[INSTRUCTIONS TO FOLLOW]:
Give back the whole listing exactly as written, leaving out each picture.

[DATASET EXCERPTS]:
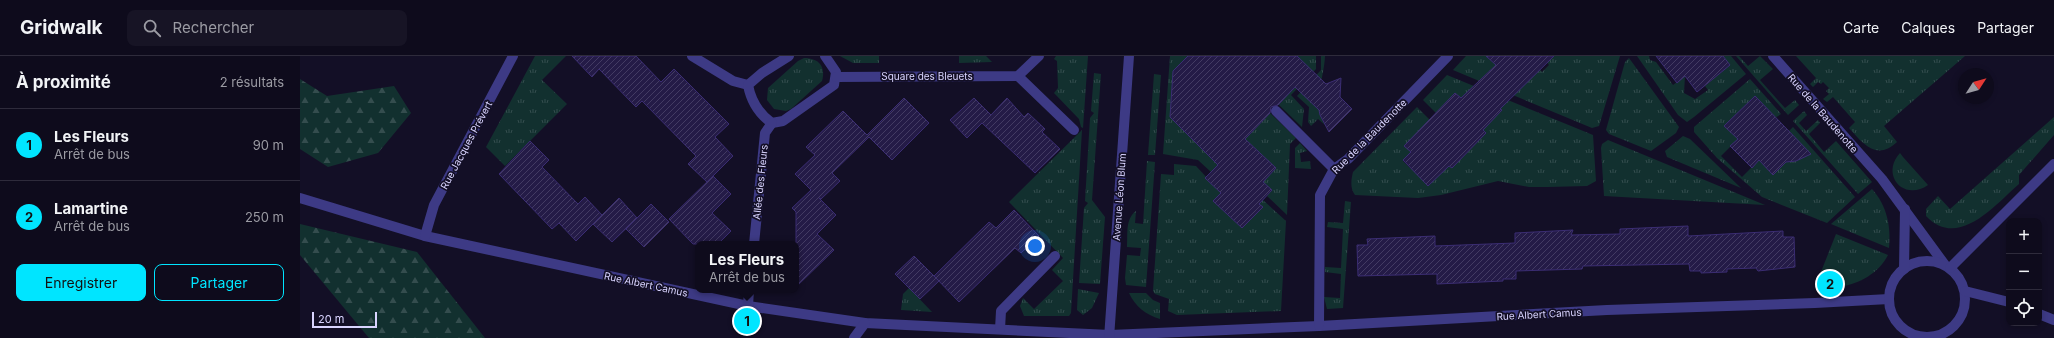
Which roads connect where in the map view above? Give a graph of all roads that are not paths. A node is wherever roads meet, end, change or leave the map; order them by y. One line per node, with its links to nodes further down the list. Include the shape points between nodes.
1 (513, 56): 19 (street, Rue Jacques Prévert, via 434,206 427,222)
2 (692, 56): 11 (street, via 733,81)
3 (788, 56): 11 (street)
4 (825, 56): 10 (street, via 836,72)
5 (1039, 56): 9 (street)
6 (1128, 56): 36 (street, Avenue Léon Blum)
7 (1448, 56): 16 (street, Rue de la Baudenotte, via 1348,159)
8 (1773, 56): 18 (street, Rue de la Baudenotte)
9 (1018, 76): 10 (street, Square des Bleuets); 14 (street)
10 (836, 77): 13 (street, via 834,85 783,121)
11 (748, 85): 13 (street, via 751,98 764,117)
12 (1276, 111): 16 (street)
13 (772, 123): 20 (street, Allée des Fleurs, via 765,133)
14 (1074, 130)
15 (2054, 164): 22 (street)
16 (1334, 169): 32 (street, Rue de la Baudenotte, via 1320,195)
17 (300, 198): 19 (street, Rue Albert Camus)
18 (1905, 209): 22 (street, Rue de la Baudenotte); 23 (street)
19 (425, 236): 28 (street, Rue Albert Camus)
20 (754, 241)
21 (1055, 256): 33 (street, via 1001,311)
22 (1947, 267): 23 (street, via 1923,261 1913,263); 24 (street, via 1962,282)
23 (1904, 269): 26 (street, via 1893,282)
24 (1965, 291): 27 (street); 38 (street, via 1962,314 1956,323 1938,336)
25 (749, 293): 28 (street)
26 (1889, 299): 32 (street, Rue Albert Camus, via 1815,304 1606,310); 34 (street, via 1894,317)
27 (2006, 301)
28 (748, 306): 31 (street, Rue Albert Camus)
29 (2042, 315): 30 (street)
30 (2054, 320)
31 (865, 322): 33 (street, Rue Albert Camus); 37 (street)
32 (1319, 326): 35 (street, Rue Albert Camus)
33 (1000, 329): 36 (street, Rue Albert Camus)
34 (1904, 334): 38 (street)
35 (1190, 335): 36 (street, Rue Albert Camus)
36 (1110, 336)
37 (854, 338)
38 (1926, 338)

[SOLUTION TO THE EXERCISE]:
Which roads connect where in the map view above? Give a graph of all roads that are not paths. A node is wherever roads meet, end, change or leave the map; order them by y. One line per node, with its links to nodes further down the list. Include the shape points between nodes.
1 (513, 56): 19 (street, Rue Jacques Prévert, via 434,206 427,222)
2 (692, 56): 11 (street, via 733,81)
3 (788, 56): 11 (street)
4 (825, 56): 10 (street, via 836,72)
5 (1039, 56): 9 (street)
6 (1128, 56): 36 (street, Avenue Léon Blum)
7 (1448, 56): 16 (street, Rue de la Baudenotte, via 1348,159)
8 (1773, 56): 18 (street, Rue de la Baudenotte)
9 (1018, 76): 10 (street, Square des Bleuets); 14 (street)
10 (836, 77): 13 (street, via 834,85 783,121)
11 (748, 85): 13 (street, via 751,98 764,117)
12 (1276, 111): 16 (street)
13 (772, 123): 20 (street, Allée des Fleurs, via 765,133)
14 (1074, 130)
15 (2054, 164): 22 (street)
16 (1334, 169): 32 (street, Rue de la Baudenotte, via 1320,195)
17 (300, 198): 19 (street, Rue Albert Camus)
18 (1905, 209): 22 (street, Rue de la Baudenotte); 23 (street)
19 (425, 236): 28 (street, Rue Albert Camus)
20 (754, 241)
21 (1055, 256): 33 (street, via 1001,311)
22 (1947, 267): 23 (street, via 1923,261 1913,263); 24 (street, via 1962,282)
23 (1904, 269): 26 (street, via 1893,282)
24 (1965, 291): 27 (street); 38 (street, via 1962,314 1956,323 1938,336)
25 (749, 293): 28 (street)
26 (1889, 299): 32 (street, Rue Albert Camus, via 1815,304 1606,310); 34 (street, via 1894,317)
27 (2006, 301)
28 (748, 306): 31 (street, Rue Albert Camus)
29 (2042, 315): 30 (street)
30 (2054, 320)
31 (865, 322): 33 (street, Rue Albert Camus); 37 (street)
32 (1319, 326): 35 (street, Rue Albert Camus)
33 (1000, 329): 36 (street, Rue Albert Camus)
34 (1904, 334): 38 (street)
35 (1190, 335): 36 (street, Rue Albert Camus)
36 (1110, 336)
37 (854, 338)
38 (1926, 338)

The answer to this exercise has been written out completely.